Before you say, Whoa, too much information there, I should clarify. I do not have propane which is what my stove and hot water heater run on. I do not need hot water, not until November at least but for some reason, despite the fact that I have not turned on my stove in weeks, everything I was to eat suddenly needs to be cooked.

In the past two days (since I ran out of propane) I have wanted to make hard-boiled eggs, spaghetti, and steamed vegetables. Sometimes I get as far as filling up the pan with water before I realize that no, I will not be cooking anything until I pay $35 for someone to replace my gas tank. Thanks to the client who paid with an e-check, that won’t be happening for another three days.

Ironic twist: although my diet pills are amphetamines, I’ve been exhausted all day. Shouldn’t I be scrubbing my bathroom tiles with a toothbrush and taking apart my DVD player? Instead, i just want to go to sleep. Maybe it’s the lack of food or my meal replacement shakes (ie: cocktails, heavy on the vodka).

My friend’s came over to ask my caretaker (for that is how I think of her now) if she had any questions about watching my dogs while I was away this weekend. She didn’t so I made cocktails that included vodka, orange liqueur, blackberry puree and lemon-lime juice. It occurred to me around the second one that I had eaten exactly one PB&J today so I was a little ‘relaxed’ to say the least. I’m such a cheap date.

Speaking of dates, I’m seeing the stalker for coffee after pilates tomorrow, you know, when I look my best (sweaty, red-faced, in too-tight gym clothes with no make-up). Awesome. If that doesn’t scare him away then I’ll have to try harder.

Truth be told, the idea of dating is so much more pleasant than actually doing it. I like the idea of having someone to drag around with me to various events and go to the beach with but in practice, it’s far too much work. I will probably have to answer the phone for one thing. I will have to wear something other than my pajamas for another. Going out in public with another human being requires some semblance of decorum that I do not currently possess. It’s all I can do to tone down the muttering to myself.

I was at the grocery store the other day, returning to my car when I noticed that someone had parked really close to me. I probably muttered (or said distinctly and loudly) something like, “next time park a little closer, asshole. Jeeeesus.” As I was pulling out of my parking spot, I noticed that there was real, live human being in the car who probably heard my comment. This marks the beginning of my favorite game, “Did they or didn’t they?” Just like the Mexicans never know how much Spanish I understand, I can never know how much English they understand. Fun, right?

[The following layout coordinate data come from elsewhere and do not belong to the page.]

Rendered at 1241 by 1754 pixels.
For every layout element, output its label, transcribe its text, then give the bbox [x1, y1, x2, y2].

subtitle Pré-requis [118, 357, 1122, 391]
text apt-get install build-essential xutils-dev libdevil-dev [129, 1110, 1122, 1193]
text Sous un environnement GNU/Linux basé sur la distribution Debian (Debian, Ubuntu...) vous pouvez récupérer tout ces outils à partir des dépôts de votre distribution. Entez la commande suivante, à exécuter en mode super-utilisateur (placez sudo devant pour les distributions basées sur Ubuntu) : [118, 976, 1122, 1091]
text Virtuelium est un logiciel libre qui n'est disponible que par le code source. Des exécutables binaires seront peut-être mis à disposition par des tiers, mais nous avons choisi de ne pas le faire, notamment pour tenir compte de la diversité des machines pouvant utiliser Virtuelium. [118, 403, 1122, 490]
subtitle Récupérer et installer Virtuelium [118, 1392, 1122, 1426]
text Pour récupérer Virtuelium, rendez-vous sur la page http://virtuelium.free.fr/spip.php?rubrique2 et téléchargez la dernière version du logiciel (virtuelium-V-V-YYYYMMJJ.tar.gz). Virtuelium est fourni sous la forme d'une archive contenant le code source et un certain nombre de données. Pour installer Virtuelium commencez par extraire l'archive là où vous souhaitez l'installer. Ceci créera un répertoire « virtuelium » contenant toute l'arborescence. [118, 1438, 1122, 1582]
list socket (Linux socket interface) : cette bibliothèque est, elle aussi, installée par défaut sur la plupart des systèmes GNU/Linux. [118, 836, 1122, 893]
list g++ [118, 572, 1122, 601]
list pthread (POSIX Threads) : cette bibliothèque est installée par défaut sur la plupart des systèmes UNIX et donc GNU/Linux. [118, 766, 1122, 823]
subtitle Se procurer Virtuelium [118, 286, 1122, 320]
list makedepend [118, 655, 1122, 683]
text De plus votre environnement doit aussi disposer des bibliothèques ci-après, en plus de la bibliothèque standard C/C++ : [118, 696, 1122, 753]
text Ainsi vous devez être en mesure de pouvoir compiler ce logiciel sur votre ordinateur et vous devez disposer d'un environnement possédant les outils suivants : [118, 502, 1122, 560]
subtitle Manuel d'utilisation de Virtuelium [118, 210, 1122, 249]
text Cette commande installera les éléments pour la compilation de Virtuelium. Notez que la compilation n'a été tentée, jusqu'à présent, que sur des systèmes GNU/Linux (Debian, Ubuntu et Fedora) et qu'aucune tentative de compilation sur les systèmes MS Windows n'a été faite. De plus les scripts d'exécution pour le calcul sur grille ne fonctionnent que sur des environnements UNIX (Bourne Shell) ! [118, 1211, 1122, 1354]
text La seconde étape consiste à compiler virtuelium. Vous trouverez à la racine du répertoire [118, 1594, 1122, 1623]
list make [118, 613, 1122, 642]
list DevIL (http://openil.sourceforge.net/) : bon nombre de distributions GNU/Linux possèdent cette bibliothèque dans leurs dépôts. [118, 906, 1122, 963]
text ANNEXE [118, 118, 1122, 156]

I would be infinitely more interesting if the muttering was to an invisible friend, instead it just makes me sad and lonely, It used to be an occasional comment but partway into my 30 minute monologue, I realized that perhaps this talking to myself thing had gotten out of control. Perhaps I do need a boyfriend if for no other reason than to project my failings as a person onto him. Or maybe the dogs will suffice for that.